Beset on all sides by the Muckers of the Mind, who whenever circumstances like the present arise, will do their best to destroy that which they recognize as their most dangerous enemy, a gift for clear and concise thinking, most of our universities will have a difficult time. But there Harvard enjoys a privilege that makes it unique among our so-called seats of learning.
Advantages of Age
Harvard has time on its side and time is the father of prestige. Harvard can afford to listen patiently to all the prevailing pro's and con's. It can reject them because it tried them out two centuries or three centuries ago and found them wanting. It can become their champion because it discovered that they were reasonable and that they worked while Cromwell was still wrangling with the Crown for the sovereignty of England.

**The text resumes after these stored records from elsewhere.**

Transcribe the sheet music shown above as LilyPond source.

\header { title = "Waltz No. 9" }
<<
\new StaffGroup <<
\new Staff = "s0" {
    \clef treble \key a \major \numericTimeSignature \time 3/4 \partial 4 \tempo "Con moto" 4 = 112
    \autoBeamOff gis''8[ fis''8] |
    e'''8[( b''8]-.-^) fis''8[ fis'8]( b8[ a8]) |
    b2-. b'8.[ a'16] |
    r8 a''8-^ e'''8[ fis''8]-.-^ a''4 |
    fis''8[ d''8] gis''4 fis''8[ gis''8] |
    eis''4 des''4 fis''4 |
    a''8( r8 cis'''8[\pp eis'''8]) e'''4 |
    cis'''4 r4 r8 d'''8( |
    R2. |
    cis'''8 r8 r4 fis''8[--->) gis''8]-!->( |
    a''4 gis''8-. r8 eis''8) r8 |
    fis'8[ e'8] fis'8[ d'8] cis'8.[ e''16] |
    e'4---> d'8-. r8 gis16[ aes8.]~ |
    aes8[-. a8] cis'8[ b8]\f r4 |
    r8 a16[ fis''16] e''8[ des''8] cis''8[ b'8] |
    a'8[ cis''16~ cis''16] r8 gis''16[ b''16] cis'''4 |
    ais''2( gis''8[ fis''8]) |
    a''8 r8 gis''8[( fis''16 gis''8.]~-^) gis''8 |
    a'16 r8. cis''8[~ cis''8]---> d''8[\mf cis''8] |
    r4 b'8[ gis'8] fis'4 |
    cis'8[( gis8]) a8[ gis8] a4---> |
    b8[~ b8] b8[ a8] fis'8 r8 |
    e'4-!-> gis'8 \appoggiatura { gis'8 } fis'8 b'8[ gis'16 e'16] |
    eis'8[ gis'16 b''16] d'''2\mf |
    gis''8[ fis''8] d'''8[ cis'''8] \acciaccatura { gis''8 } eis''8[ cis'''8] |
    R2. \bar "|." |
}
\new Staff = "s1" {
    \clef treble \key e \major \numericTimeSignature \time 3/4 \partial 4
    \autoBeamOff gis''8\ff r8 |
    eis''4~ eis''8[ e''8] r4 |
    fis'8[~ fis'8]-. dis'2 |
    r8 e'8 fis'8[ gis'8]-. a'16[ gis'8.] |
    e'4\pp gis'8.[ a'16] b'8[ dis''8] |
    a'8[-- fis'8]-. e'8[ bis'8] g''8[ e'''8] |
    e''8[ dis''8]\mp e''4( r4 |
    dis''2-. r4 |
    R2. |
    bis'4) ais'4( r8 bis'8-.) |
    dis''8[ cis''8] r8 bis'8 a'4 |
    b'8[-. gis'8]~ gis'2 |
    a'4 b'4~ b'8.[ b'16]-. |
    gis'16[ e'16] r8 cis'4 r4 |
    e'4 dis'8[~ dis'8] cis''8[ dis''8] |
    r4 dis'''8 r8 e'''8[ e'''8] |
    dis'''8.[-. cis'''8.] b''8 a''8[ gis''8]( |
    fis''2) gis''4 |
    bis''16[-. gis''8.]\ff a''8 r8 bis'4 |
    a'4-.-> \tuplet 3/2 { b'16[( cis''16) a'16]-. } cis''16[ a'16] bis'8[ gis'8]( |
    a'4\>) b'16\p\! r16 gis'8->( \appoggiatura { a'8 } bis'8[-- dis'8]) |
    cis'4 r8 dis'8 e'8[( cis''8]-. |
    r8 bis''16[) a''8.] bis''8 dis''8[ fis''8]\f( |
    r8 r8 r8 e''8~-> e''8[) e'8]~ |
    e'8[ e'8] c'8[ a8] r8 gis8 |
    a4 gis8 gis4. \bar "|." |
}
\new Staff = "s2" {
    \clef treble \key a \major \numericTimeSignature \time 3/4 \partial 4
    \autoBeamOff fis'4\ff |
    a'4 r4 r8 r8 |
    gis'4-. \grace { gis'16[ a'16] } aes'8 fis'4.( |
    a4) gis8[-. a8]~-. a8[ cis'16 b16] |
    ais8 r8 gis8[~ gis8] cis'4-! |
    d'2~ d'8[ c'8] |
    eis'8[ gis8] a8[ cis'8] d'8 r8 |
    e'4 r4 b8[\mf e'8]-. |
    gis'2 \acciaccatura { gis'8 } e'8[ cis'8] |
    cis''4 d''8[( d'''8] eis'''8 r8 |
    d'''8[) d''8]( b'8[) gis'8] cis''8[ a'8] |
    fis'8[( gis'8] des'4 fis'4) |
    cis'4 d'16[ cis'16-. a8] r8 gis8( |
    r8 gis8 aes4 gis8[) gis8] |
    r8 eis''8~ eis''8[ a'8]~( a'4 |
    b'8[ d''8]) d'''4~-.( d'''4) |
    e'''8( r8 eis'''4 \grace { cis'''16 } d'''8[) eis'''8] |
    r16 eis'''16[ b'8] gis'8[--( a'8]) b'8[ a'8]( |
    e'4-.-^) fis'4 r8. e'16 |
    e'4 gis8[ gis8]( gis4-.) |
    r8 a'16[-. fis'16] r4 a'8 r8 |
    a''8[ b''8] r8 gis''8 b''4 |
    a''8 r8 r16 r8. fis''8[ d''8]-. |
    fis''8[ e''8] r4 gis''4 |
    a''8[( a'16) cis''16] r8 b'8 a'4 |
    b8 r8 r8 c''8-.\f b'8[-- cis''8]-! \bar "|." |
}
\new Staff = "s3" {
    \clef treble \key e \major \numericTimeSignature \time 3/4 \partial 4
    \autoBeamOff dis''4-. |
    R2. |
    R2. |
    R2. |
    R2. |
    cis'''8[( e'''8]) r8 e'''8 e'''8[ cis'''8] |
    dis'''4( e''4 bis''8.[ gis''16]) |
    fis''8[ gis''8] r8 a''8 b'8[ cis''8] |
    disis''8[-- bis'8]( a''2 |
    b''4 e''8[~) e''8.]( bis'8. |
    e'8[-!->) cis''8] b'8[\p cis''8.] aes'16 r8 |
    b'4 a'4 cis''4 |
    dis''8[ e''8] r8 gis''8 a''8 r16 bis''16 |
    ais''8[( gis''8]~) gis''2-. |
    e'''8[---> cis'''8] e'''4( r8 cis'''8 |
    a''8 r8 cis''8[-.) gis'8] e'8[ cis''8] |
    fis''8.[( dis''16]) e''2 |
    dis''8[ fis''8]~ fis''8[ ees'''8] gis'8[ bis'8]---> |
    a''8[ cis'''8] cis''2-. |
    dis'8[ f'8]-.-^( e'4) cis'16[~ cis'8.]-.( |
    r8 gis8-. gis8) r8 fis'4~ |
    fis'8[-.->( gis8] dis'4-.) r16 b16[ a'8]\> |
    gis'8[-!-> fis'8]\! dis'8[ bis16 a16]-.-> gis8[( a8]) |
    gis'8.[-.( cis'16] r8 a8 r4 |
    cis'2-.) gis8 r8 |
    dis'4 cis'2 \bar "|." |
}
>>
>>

Harvard has been at this sort of business for so long that it can bide its time Harvard, almost alone among our universities, need not hurry. For it knows that if it never did anything else from now until doomsday, it has already vastly surpassed the fondest anticipations of its founders in contributing to the "advance of learning and to the perpetuation thereof to posterity.". . .
The New Wilderness
I began by telling you how a dedication in an inconsequential Dutch book had suddenly given me a vision of a small building near the sluggish Charles River where a few men, far removed from civilization, had banded together to keep the torch of learning burning brightly in their distant wilderness. That wilderness with which the founders had to contend has now been tamed. But we are threatened by another wilderness. We are threatened by a mental confusion such as the world has not seen since the last of the Roman legionaries were recalled from the borders of the Rhine. And Harvard, for all we know, may once again become a sort of intellectual stockade in the heart of a jungle of partisanship and greed.
May the Consuls beware that when that moment comes the walls are in such condition and the garrison is so well armed that it can withstand a long and desperate siege.